We have an end-of-phase II meeting scheduled with the FDA for next month. We will update investors and analysts at likely the end of the summer, early fall, and what the plan is for DME. At present, we intend to start the DME pivotal trial or trials in 2026. We're very proud of our new manufacturing facility. Our planning all along has been to grow EyePoint as a successful pharmaceutical company, not just thinking about the next clinical trial success, but long-term success and long-term drug development. We realized several years ago that our Watertown facility was not going to be adequate for commercial. We sought out a new facility. We looked all over the United States, ended up with a site about 45 minutes west of Watertown in central Massachusetts in a small town called Northbridge.
We built a 41,000 sq ft facility with eight state-of-the-art clean rooms that opened in October. This is built to U.S. FDA and EMA standards. We actually had the FDA involved in some of the planning. We had their sign-off on the plans. We are in the midst of doing DURAVYU registration batches to support the future NDA filing. We would expect that this facility could fully support, if successful, the commercial activity for DURAVYU both in the United States and ex-U.S. We believe that we can make over 1 million inserts a year potentially in this center. This has been a really, I think, terrific story of execution by EyePoint. I do like to brag that the first patient ever treated with DURAVYU was treated in January of 2021.

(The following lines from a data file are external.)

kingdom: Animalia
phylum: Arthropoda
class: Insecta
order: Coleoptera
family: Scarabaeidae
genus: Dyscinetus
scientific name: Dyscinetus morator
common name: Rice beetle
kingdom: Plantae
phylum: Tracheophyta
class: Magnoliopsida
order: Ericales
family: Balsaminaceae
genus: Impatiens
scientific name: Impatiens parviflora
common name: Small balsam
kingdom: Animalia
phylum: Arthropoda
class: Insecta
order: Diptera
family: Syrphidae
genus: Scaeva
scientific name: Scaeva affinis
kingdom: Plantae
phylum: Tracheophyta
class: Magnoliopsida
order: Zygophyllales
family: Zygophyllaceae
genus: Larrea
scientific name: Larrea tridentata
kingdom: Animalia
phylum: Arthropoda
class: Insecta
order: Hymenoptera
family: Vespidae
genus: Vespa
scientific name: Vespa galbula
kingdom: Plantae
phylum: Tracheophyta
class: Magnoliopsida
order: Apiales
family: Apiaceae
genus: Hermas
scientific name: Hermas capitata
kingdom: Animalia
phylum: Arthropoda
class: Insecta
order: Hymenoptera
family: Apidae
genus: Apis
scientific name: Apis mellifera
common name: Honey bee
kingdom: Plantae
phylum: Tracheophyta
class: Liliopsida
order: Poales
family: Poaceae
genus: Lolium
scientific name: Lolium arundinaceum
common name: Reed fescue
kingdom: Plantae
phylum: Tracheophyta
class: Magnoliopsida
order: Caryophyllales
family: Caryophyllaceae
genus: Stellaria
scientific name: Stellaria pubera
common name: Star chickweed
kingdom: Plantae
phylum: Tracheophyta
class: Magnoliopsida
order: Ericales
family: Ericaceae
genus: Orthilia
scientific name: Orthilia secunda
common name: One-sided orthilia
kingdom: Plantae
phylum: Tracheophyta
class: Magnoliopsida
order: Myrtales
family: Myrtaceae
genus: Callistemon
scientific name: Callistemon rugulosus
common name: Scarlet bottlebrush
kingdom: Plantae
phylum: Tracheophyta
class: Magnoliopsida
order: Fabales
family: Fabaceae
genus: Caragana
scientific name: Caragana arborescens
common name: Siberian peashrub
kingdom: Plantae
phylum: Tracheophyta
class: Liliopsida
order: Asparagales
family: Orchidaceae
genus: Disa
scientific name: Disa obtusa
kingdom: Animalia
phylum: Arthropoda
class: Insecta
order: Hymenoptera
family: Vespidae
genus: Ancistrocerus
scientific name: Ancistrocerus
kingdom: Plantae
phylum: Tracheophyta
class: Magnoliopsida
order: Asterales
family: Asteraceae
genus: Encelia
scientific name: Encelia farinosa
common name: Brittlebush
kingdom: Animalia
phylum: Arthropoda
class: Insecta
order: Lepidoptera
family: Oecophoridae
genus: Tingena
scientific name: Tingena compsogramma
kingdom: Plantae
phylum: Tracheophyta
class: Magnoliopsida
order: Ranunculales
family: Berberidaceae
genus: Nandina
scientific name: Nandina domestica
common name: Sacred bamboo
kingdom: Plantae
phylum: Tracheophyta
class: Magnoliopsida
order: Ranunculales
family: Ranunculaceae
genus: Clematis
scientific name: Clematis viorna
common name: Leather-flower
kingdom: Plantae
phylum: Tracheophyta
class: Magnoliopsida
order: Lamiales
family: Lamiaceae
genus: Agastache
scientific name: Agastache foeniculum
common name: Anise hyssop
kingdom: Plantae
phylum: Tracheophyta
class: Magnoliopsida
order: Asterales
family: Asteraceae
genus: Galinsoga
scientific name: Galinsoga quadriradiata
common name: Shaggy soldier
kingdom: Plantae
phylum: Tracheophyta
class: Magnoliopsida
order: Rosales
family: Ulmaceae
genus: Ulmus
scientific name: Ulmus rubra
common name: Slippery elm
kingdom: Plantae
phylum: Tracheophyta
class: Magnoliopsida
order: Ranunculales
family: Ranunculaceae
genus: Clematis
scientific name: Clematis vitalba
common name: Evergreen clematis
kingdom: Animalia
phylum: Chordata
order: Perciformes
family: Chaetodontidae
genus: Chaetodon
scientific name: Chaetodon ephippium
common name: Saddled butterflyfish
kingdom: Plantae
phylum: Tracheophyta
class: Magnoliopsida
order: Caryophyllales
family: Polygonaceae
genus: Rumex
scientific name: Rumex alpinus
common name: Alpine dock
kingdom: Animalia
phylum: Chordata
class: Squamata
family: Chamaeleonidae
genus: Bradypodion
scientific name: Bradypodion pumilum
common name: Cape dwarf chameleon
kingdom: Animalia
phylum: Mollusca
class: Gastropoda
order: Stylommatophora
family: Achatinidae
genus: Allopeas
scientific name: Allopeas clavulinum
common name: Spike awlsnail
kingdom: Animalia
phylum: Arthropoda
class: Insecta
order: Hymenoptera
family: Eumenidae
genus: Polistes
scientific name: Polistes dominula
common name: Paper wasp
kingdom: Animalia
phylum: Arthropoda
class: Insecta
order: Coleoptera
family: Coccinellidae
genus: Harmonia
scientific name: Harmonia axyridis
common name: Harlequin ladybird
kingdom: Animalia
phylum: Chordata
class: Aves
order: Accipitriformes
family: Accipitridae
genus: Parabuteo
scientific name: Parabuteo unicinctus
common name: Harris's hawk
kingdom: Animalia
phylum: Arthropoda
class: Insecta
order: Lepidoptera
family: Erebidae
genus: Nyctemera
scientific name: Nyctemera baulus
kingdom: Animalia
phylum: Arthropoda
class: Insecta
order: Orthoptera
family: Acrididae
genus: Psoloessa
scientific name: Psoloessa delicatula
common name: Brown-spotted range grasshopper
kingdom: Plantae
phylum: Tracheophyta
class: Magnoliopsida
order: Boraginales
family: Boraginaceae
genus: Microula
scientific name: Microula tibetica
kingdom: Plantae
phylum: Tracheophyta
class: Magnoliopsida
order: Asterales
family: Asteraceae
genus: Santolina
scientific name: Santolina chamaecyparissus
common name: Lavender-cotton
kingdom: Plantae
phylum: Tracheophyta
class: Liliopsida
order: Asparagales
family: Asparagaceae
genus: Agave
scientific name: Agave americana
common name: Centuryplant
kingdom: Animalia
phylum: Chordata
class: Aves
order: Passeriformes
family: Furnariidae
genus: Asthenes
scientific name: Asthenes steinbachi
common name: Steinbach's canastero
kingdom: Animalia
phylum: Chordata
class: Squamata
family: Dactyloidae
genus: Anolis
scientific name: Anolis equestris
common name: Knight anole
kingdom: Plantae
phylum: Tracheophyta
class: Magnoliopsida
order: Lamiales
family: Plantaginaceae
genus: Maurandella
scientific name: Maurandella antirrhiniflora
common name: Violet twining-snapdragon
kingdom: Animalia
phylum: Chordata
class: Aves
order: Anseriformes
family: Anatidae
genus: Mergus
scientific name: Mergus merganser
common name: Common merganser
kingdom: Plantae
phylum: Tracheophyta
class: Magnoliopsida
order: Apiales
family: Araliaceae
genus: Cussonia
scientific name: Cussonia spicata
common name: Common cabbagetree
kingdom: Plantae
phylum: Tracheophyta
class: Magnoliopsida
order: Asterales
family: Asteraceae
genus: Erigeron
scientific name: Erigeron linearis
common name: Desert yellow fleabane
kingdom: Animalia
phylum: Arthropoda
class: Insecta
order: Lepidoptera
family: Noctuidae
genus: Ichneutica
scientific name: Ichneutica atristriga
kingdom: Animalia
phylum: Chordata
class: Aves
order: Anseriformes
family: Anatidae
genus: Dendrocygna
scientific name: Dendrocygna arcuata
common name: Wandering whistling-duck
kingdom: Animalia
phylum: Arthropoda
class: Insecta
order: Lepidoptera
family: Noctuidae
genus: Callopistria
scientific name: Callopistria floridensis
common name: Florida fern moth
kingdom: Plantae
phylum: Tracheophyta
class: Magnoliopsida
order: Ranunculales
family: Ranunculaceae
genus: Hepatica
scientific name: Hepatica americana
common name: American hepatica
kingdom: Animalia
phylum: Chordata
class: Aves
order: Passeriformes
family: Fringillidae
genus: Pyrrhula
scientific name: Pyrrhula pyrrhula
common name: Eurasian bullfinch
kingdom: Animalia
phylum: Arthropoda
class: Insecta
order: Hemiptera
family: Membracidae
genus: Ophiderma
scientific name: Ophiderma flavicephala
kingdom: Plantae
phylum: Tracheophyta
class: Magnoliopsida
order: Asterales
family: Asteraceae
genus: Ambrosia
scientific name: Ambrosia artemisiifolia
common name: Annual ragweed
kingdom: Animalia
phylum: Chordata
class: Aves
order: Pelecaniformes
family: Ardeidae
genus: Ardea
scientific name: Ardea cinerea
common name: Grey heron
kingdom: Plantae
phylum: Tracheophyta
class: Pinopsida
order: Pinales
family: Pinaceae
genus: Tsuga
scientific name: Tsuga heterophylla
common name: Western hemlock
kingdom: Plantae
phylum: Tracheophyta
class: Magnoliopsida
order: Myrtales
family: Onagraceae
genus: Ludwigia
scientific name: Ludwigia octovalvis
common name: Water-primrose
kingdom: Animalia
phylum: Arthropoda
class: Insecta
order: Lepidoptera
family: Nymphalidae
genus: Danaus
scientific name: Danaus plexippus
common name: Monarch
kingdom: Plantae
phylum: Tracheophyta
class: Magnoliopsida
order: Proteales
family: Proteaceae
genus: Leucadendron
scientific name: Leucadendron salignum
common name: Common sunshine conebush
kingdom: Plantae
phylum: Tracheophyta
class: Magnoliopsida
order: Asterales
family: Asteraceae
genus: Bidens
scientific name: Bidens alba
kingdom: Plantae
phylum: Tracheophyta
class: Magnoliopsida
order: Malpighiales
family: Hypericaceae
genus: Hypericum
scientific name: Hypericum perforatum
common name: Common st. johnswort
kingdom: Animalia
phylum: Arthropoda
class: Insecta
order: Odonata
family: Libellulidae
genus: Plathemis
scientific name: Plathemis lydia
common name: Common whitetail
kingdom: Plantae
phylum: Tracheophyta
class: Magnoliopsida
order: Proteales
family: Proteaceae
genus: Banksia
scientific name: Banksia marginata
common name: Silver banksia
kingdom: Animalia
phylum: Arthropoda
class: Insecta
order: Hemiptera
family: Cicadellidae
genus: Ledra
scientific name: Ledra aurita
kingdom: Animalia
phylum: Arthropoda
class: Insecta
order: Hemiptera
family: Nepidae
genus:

Here we are about four and a half years later, fully enrolled in one pivotal trial with another one about to fully enroll, a brand new manufacturing facility, and really terrific efficacy and safety data for our drug. The green checkmarks show you some of the things we have done in the last year with upcoming events, the end-of-phase II meeting for DME, full enrollment for the LUCIA Trial we expect in 3Q, and top-line data for LUGANO mid-2026. Thank you again for the invitation. Appreciate you all listening. If there are any questions, happy to answer.